Re: [TSCM-L] Re: Aerogel now publicly available in sample quantities

From: kondrak <kon..._at_phreaker.net>
Date: Fri, 10 Feb 2006 23:28:26 -0500
True, I was always most interested in its thermal properties.

At 23:23 2/10/2006, you wrote:

I don't think it's that far off topic, especially when you consider an aerogel's IR filtering and acoustic insulation properties..

Some unique high frequency properties as well.

kondrak wrote:

This has been one of my areas of great interest.
 The manufacturing process involves evaporating an alcohol from the gel.
From:
http://homepages.cae.wisc.edu/~aerogel/aboutaerogel.html#aerogel

< http://homepages.cae.wisc.edu/%7Eaerogel/aboutaerogel.html#aerogel >--fwd
Aerogel is made by drying the alcogel and extracting the liquid from the solid silica component.  If you have ever left Jell-O out of the refrigerator, you probably will have noticed that it shrunk and got fairly disgusting in the matter of a few days.  The same thing happens to alcogel when it is dried by evaporating the solvent off.  The evaporating liquid solvent causes the alcogel's solid silica component to collapse by capillary action.  This means that after the solvent has been completely taken out of the gel, the gel has collapsed and formed a dense solid that is a pitiful 10% of the original volume of the gel.  This solid is called xerogel (xero=hard, gel=gel) and is how they make things like contact lenses and high-purity lenses.
--end

Im waiting for someone to start selling stock in a company producing fireproof clothing out of it.

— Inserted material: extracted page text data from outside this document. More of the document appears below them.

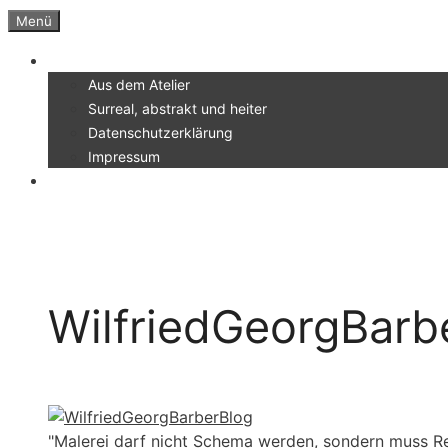
Zum
Menü
Inhalt
Menü
springen
Aus dem Atelier
Surreal, abstrakt und heiter
Datenschutzerklärung
Impressum
WilfriedGeorgBarb
"Malerei darf nicht Schema werden, sondern muss Re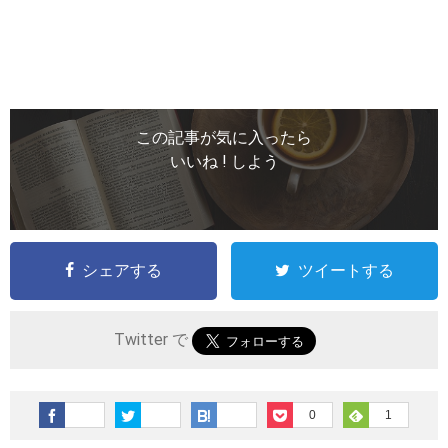
この記事が気に入ったら
いいね ! しよう
シェアする
ツイートする
Twitter で
0
1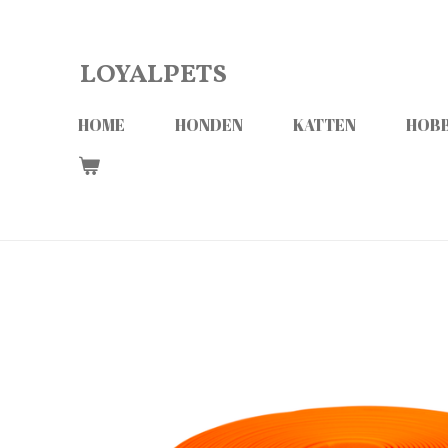
Ga
direct
LOYALPETS
naar
de
HOME
HONDEN
KATTEN
HOBB
hoofdinhoud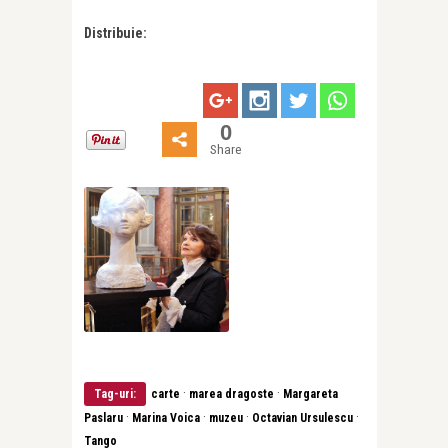
Distribuie:
0
Share
·
·
Tag-uri:
carte
marea dragoste
Margareta
·
·
·
·
Paslaru
Marina Voica
muzeu
Octavian Ursulescu
Tango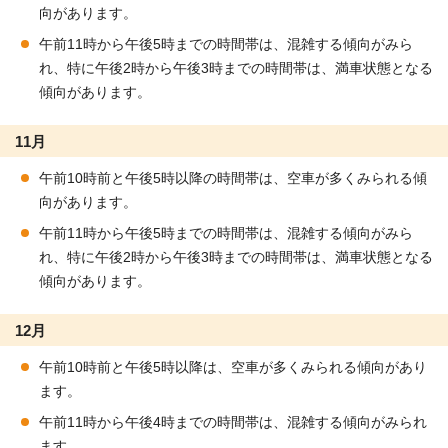
向があります。
午前11時から午後5時までの時間帯は、混雑する傾向がみら
れ、特に午後2時から午後3時までの時間帯は、満車状態となる
傾向があります。
11月
午前10時前と午後5時以降の時間帯は、空車が多くみられる傾
向があります。
午前11時から午後5時までの時間帯は、混雑する傾向がみら
れ、特に午後2時から午後3時までの時間帯は、満車状態となる
傾向があります。
12月
午前10時前と午後5時以降は、空車が多くみられる傾向があり
ます。
午前11時から午後4時までの時間帯は、混雑する傾向がみられ
ます。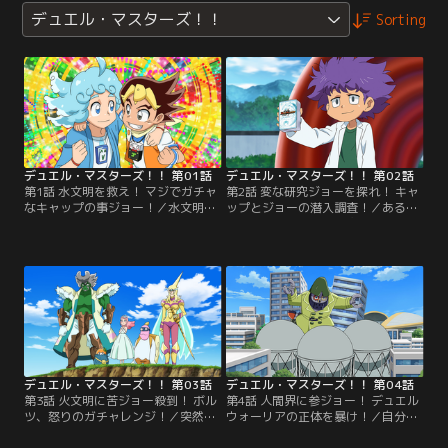
デュエル・マスターズ！！
Sorting
デュエル・マスターズ！！ 第01話
デュエル・マスターズ！！ 第02話
第1話 水文明を救え！ マジでガチャ
第2話 変な研究ジョーを探れ！ キャ
なキャップの事ジョー！／水文明の
ップとジョーの潜入調査！／ある
使者キャップと超GRゾーンをめぐ
日、遊園地のような建物を発見した
り、ジョーの新たな物語が幕を開け
ジョーとキャップ。中に入ってみる
る。闇文明に浸食される水文明を救
とそこは、謎の研究に没頭している
うすべを求めるキャップは、ジョー
10人の科学者たちが集う研究所だっ
カーズを生み出すジョーに可能性を
たのだ…。【提供：バンダイチャン
感じ、水文明を救う手助けを頼むの
ネル】
だった。【提供：バンダイチャンネ
ル】
デュエル・マスターズ！！ 第03話
デュエル・マスターズ！！ 第04話
第3話 火文明に苦ジョー殺到！ ボル
第4話 人間界に参ジョー！ デュエル
ツ、怒りのガチャレンジ！／突然発
ウォーリアの正体を暴け！／自分を
生した自然文明の水不足問題。火文
人間だと思い込むデュエルウォーリ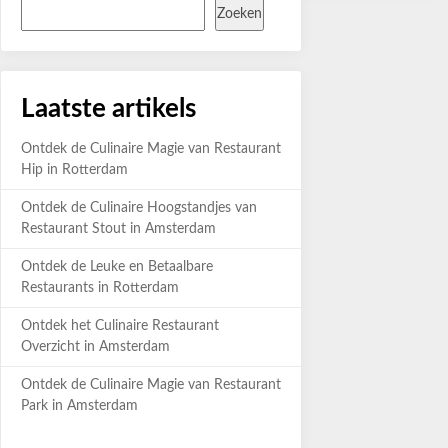
Zoeken
Laatste artikels
Ontdek de Culinaire Magie van Restaurant
Hip in Rotterdam
Ontdek de Culinaire Hoogstandjes van
Restaurant Stout in Amsterdam
Ontdek de Leuke en Betaalbare
Restaurants in Rotterdam
Ontdek het Culinaire Restaurant
Overzicht in Amsterdam
Ontdek de Culinaire Magie van Restaurant
Park in Amsterdam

Its also been mentioned as a repair for damage to the Shuttle in space, and ceramic/aerogel tiles have been produced.

Sorry if this is horribly OT, but this is a scientific breakthrough I'm extremely interested in, and after all most of us are scientists at heart on this list.


At 21:27 2/10/2006, you wrote:

http://www.unitednuclear.com/aerogel.htm

Aerogel is made from Silicon Dioxide, the same material as ordinary Glass, only 1,000 times less dense.

Aerogel (also called 'frozen smoke' because of its hazy blue appearance), is a truly remarkable material.

It is the lightest and lowest-density solid known to exist, and holds an unbelievable 15 entries in the Guinness Book of World  Records, including best insulator and lowest density solid.

Aerogel is composed of 99.8% air and is chemically similar to ordinary glass.

Being the world's lightest known solid, it weighs only three times that of air.

When handled, Aerogel feels like a very light, hard foam. Being chemically similar to glass, it also happens to shatter like glass, yet is incredibly strong structurally, and can support thousands of times its own weight. Theoretically, a block weighing less than a pound could support a weight of half a ton.

Due to its microstructure, Aerogel is a powerful desiccant, rapidly absorbing any moisture in your fingertips when held. This usually leaves some dry spots on the skin that disappear in a short time.

Aerogel's true strength is its incredible insulating properties. It negates just about any kind of energy transfer - thermal, electrical or acoustic.

A one-inch thick Aerogel window has the same insulation value as 15 panes of glass and trapped air - which means a conventional window would have to be ten-inches thick to equal a one-inch thick Aerogel window.

Aerogel's density is just 3 milligrams per cubic centimeter.  Its melting point is 2,200 degrees F (1,200 degrees C).

A large panel of Aerogel was most recently used by NASA in the Stardust mission, which successfully collected collect comet & interstellar dust samples & returned them to Earth. Previously, it was used in the Mars Pathfinder Rover to insulate its components from the large temperature swings on Mars.